- _Description of the task_
Among the lines below, keep only those from the one containing "index mcp: (93, 100)" through the one containing "pinky pip: (90, 154)", and reproduce them exactly.

= Beginning of Section =

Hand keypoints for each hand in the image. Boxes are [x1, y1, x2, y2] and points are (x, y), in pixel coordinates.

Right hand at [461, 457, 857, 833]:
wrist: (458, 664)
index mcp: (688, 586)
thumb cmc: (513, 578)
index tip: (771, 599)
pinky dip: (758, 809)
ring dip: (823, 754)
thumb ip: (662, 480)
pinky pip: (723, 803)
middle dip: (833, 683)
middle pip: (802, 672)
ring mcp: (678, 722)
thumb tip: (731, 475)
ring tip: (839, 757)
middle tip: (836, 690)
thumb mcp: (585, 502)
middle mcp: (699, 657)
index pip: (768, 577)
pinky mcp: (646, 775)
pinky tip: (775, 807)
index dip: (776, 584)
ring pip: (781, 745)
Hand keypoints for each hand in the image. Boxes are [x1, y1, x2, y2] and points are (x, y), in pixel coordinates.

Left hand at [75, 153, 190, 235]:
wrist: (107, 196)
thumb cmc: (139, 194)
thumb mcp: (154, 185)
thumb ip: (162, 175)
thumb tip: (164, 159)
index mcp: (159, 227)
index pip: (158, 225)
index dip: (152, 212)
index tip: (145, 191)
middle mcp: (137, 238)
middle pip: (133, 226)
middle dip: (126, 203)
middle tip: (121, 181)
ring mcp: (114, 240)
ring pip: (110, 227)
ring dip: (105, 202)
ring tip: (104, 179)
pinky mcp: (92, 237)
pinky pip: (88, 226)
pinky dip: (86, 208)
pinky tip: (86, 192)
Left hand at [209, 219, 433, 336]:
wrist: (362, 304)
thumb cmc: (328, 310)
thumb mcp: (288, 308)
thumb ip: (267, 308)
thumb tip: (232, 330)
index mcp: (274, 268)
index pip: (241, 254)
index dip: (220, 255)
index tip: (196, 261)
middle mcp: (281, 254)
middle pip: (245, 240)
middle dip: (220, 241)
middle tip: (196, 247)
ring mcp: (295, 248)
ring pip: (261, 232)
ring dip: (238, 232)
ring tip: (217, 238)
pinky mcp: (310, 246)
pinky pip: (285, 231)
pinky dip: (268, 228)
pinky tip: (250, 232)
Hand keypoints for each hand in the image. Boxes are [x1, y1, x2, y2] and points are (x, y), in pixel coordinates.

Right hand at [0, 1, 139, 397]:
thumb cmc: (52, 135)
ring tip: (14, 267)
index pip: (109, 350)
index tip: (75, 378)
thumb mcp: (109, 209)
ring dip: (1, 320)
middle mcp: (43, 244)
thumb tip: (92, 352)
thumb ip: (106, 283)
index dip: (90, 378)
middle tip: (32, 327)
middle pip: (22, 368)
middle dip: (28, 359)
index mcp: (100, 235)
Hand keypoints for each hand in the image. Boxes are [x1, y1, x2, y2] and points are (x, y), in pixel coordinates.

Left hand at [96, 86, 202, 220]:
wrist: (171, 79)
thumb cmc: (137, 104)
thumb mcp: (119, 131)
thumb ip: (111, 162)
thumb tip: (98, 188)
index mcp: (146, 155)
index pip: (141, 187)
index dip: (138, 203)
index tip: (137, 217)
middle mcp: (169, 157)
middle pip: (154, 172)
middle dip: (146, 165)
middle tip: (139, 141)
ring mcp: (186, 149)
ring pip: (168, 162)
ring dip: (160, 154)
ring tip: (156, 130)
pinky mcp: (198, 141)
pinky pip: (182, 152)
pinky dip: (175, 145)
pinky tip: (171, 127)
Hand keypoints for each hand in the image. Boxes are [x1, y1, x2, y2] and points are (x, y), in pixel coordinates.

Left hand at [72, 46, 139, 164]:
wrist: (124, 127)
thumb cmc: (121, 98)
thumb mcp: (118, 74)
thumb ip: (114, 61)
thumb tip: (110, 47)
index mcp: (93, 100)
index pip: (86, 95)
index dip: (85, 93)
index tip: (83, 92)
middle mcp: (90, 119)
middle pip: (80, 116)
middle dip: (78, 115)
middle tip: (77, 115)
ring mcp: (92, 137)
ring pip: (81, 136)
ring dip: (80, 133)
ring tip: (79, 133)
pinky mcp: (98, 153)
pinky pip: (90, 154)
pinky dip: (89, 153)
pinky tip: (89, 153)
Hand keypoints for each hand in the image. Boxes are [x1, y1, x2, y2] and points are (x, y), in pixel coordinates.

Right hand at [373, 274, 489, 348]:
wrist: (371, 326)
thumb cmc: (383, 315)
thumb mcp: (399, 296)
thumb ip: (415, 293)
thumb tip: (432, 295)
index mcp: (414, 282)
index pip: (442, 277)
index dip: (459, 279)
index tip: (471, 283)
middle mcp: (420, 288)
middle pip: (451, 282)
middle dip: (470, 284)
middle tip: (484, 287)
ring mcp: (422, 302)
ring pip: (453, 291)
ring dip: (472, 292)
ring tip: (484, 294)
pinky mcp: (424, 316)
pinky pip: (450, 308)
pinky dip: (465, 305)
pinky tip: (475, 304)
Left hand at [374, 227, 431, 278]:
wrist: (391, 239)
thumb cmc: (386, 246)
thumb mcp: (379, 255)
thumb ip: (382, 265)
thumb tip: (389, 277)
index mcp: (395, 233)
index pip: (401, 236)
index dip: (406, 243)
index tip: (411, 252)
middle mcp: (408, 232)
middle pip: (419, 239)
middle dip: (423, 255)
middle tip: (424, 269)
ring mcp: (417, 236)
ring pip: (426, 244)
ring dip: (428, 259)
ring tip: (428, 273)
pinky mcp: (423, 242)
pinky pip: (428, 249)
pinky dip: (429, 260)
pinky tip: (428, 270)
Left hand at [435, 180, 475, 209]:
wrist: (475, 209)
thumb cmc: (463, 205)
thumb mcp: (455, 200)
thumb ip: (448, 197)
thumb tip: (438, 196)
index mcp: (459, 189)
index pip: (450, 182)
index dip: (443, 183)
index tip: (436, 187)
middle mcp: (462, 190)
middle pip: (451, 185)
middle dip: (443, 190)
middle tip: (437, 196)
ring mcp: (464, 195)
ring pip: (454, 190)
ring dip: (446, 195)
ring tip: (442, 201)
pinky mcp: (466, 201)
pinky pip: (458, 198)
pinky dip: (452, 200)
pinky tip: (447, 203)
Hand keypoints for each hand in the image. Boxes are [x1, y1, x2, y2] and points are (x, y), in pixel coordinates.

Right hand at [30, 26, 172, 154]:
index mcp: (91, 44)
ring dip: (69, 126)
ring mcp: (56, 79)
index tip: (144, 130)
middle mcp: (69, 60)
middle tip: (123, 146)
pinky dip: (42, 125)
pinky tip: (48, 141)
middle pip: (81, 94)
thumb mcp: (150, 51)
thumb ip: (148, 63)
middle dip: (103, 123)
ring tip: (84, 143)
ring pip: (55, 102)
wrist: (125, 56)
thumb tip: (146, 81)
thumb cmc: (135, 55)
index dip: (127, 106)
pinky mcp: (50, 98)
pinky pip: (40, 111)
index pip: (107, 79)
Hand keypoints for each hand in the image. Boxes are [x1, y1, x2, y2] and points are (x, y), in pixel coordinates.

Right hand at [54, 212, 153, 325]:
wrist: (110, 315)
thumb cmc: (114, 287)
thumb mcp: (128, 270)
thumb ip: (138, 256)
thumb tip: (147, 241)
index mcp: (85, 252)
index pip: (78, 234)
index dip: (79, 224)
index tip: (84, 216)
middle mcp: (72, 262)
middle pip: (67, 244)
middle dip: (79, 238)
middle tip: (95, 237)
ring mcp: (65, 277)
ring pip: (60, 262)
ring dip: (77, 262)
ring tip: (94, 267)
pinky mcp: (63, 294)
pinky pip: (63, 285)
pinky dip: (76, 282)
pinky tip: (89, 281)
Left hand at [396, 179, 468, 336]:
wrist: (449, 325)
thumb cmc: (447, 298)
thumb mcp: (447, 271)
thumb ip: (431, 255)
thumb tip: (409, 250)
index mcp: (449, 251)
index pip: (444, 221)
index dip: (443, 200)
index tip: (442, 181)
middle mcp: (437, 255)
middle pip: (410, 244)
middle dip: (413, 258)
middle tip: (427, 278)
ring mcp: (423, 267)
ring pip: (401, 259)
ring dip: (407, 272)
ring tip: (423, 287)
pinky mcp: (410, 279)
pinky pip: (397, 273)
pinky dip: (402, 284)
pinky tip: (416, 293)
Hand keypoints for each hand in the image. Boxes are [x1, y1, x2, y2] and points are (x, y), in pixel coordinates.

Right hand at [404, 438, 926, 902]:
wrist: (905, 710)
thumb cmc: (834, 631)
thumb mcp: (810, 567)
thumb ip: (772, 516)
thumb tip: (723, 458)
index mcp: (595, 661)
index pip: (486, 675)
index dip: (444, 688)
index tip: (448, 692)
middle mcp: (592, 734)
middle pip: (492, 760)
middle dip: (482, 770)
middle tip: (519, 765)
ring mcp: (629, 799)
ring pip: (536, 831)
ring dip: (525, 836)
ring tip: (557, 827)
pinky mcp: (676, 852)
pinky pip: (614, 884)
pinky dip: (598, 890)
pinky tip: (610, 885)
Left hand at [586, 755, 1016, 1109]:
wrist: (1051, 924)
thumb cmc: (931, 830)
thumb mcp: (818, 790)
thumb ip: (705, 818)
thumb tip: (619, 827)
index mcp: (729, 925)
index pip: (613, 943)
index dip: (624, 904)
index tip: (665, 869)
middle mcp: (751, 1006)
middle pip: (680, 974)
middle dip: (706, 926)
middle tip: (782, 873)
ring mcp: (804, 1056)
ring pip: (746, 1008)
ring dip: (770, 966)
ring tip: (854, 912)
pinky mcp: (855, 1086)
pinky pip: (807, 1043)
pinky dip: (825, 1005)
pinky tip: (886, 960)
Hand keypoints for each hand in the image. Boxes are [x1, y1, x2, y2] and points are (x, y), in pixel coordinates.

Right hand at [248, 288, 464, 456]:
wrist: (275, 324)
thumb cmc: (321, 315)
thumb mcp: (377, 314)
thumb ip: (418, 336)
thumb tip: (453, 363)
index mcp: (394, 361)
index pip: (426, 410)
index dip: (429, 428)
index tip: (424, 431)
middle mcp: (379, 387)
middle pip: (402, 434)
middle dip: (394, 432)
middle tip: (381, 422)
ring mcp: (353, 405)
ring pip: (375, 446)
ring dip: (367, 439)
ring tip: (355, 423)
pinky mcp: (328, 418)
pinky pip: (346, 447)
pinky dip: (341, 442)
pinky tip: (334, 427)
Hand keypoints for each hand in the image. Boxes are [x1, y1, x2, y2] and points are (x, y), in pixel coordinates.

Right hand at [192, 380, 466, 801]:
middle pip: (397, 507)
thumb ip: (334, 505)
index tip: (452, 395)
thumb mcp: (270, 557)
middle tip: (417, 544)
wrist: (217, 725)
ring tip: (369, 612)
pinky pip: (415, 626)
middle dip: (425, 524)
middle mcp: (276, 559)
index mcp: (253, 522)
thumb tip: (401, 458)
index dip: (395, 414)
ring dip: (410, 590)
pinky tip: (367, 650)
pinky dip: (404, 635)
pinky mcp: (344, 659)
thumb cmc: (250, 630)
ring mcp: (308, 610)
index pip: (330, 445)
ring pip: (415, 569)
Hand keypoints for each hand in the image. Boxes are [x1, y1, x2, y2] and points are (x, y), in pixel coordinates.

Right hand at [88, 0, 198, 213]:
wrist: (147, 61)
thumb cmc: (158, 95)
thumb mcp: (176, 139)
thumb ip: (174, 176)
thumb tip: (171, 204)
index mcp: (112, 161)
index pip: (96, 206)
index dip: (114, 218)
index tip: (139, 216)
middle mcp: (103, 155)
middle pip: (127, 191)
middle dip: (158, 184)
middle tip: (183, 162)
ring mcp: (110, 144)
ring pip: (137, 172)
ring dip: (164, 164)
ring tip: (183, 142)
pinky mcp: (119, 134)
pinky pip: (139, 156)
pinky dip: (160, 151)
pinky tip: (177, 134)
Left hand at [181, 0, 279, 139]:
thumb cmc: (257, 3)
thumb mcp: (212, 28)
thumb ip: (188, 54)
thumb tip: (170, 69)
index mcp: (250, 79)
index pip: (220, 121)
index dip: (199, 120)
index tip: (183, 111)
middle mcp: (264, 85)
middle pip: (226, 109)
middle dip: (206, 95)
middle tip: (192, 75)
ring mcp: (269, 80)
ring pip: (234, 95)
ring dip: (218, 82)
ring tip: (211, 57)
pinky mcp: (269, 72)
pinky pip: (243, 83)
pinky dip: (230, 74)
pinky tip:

= End of Section =

- _Solution for this problem_
index mcp: (93, 100)
index pip: (86, 95)
index dip: (85, 93)
index tip: (83, 92)
middle mcp: (90, 119)
middle pip: (80, 116)
middle dip: (78, 115)
middle tip: (77, 115)
ring mcp: (92, 137)
ring pip: (81, 136)
ring dip: (80, 133)
ring tip: (79, 133)
pinky mcp: (98, 153)
pinky pip: (90, 154)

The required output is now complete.